### [WORK TO COMPLETE]
Within the records below, find the line with "provider in config/app.php**" and the line with "4. CP2102 module", then reproduce exactly those two lines and all lines between them, without any picture.

### [AVAILABLE RECORDS]
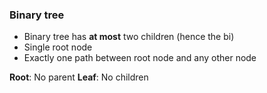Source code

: ### Binary tree
  - Binary tree has **at most** two children (hence the bi)
  - Single root node
  - Exactly one path between root node and any other node

**Root**: No parent
**Leaf**: No children
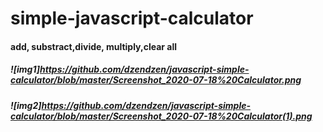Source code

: # simple-javascript-calculator
#### add, substract,divide, multiply,clear all
##### ![img1]https://github.com/dzendzen/javascript-simple-calculator/blob/master/Screenshot_2020-07-18%20Calculator.png
##### ![img2]https://github.com/dzendzen/javascript-simple-calculator/blob/master/Screenshot_2020-07-18%20Calculator(1).png



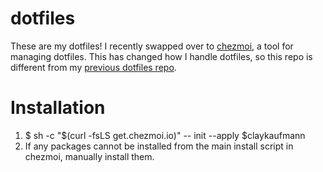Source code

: # dotfiles
These are my dotfiles! I recently swapped over to [chezmoi](https://www.chezmoi.io/), a tool for managing dotfiles. This has changed how I handle dotfiles, so this repo is different from my [previous dotfiles repo](https://github.com/claykaufmann/dotfiles-pre-chezmoi).

# Installation
1. $ sh -c "$(curl -fsLS get.chezmoi.io)" -- init --apply $claykaufmann
2. If any packages cannot be installed from the main install script in chezmoi, manually install them.
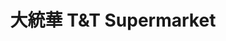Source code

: ---
title: "大統華 T&T Supermarket"
url: /calgary/da-tong-hua-tundt-supermarket-sage-hill-plaza-nw/
shop: Supermarkt
---
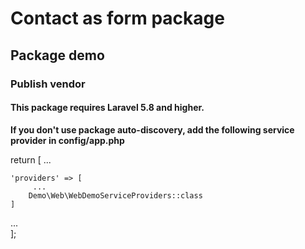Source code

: # Contact as form package

## Package demo


### Publish vendor

#### This package requires Laravel 5.8 and higher.

**If you don't use package auto-discovery, add the following service provider in config/app.php**


return [
   ...
   
    'providers' => [
         ...
        Demo\Web\WebDemoServiceProviders::class
    ]
    
   ...   
];
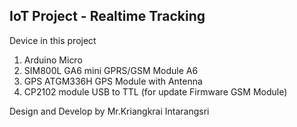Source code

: ## IoT Project - Realtime Tracking

Device in this project
1. Arduino Micro
2. SIM800L GA6 mini GPRS/GSM Module A6
3. GPS ATGM336H GPS Module with Antenna
4. CP2102 module USB to TTL (for update Firmware GSM Module)

Design and Develop by Mr.Kriangkrai Intarangsri
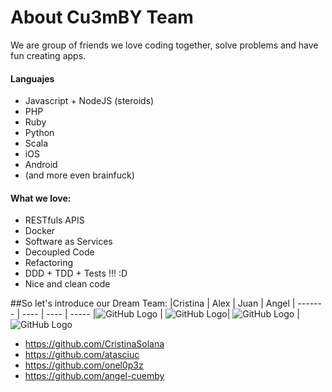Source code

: About Cu3mBY Team
=================

We are group of friends we love coding together, solve problems and have fun creating apps.

#### Languajes
- Javascript + NodeJS (steroids)
- PHP
- Ruby
- Python
- Scala
- iOS
- Android
- (and more even brainfuck)

#### What we love:
- RESTfuls APIS
- Docker
- Software as Services
- Decoupled Code
- Refactoring
- DDD + TDD + Tests !!! :D
- Nice and clean code

##So let's introduce our Dream Team:
|Cristina | Alex | Juan | Angel
| ------- | ---- | ---- | -----
|![GitHub Logo](https://avatars1.githubusercontent.com/u/524896?v=3&s=200) | ![GitHub Logo](https://avatars2.githubusercontent.com/u/3292625?v=3&s=200)| ![GitHub Logo](https://avatars0.githubusercontent.com/u/636987?v=3&s=200) | ![GitHub Logo](https://avatars1.githubusercontent.com/u/6215607?v=3&s=200)

- https://github.com/CristinaSolana
- https://github.com/atasciuc
- https://github.com/onel0p3z
- https://github.com/angel-cuemby
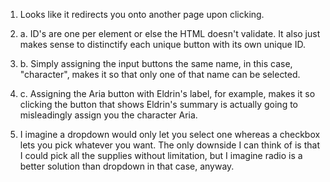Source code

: 1. Looks like it redirects you onto another page upon clicking.

2. a. ID's are one per element or else the HTML doesn't validate. It also just makes sense to distinctify each unique button
with its own unique ID.

2. b. Simply assigning the input buttons the same name, in this case, "character", makes it so that only one of that name can be
selected.

2. c. Assigning the Aria button with Eldrin's label, for example, makes it so clicking the button that shows Eldrin's summary is actually going to misleadingly assign you the character Aria.

3. I imagine a dropdown would only let you select one whereas a checkbox lets you pick whatever you want. The only downside I can think of is that I could pick all the supplies without limitation, but I imagine radio is a better solution than dropdown in that case, anyway.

### [RESPONSE BELOW]
**If you don't use package auto-discovery, add the following service provider in config/app.php**


return [
   ...
   
    'providers' => [
         ...
        Demo\Web\WebDemoServiceProviders::class
    ]
    
   ...   
];
Source code

: ## IoT Project - Realtime Tracking

Device in this project
1. Arduino Micro
2. SIM800L GA6 mini GPRS/GSM Module A6
3. GPS ATGM336H GPS Module with Antenna
4. CP2102 module USB to TTL (for update Firmware GSM Module)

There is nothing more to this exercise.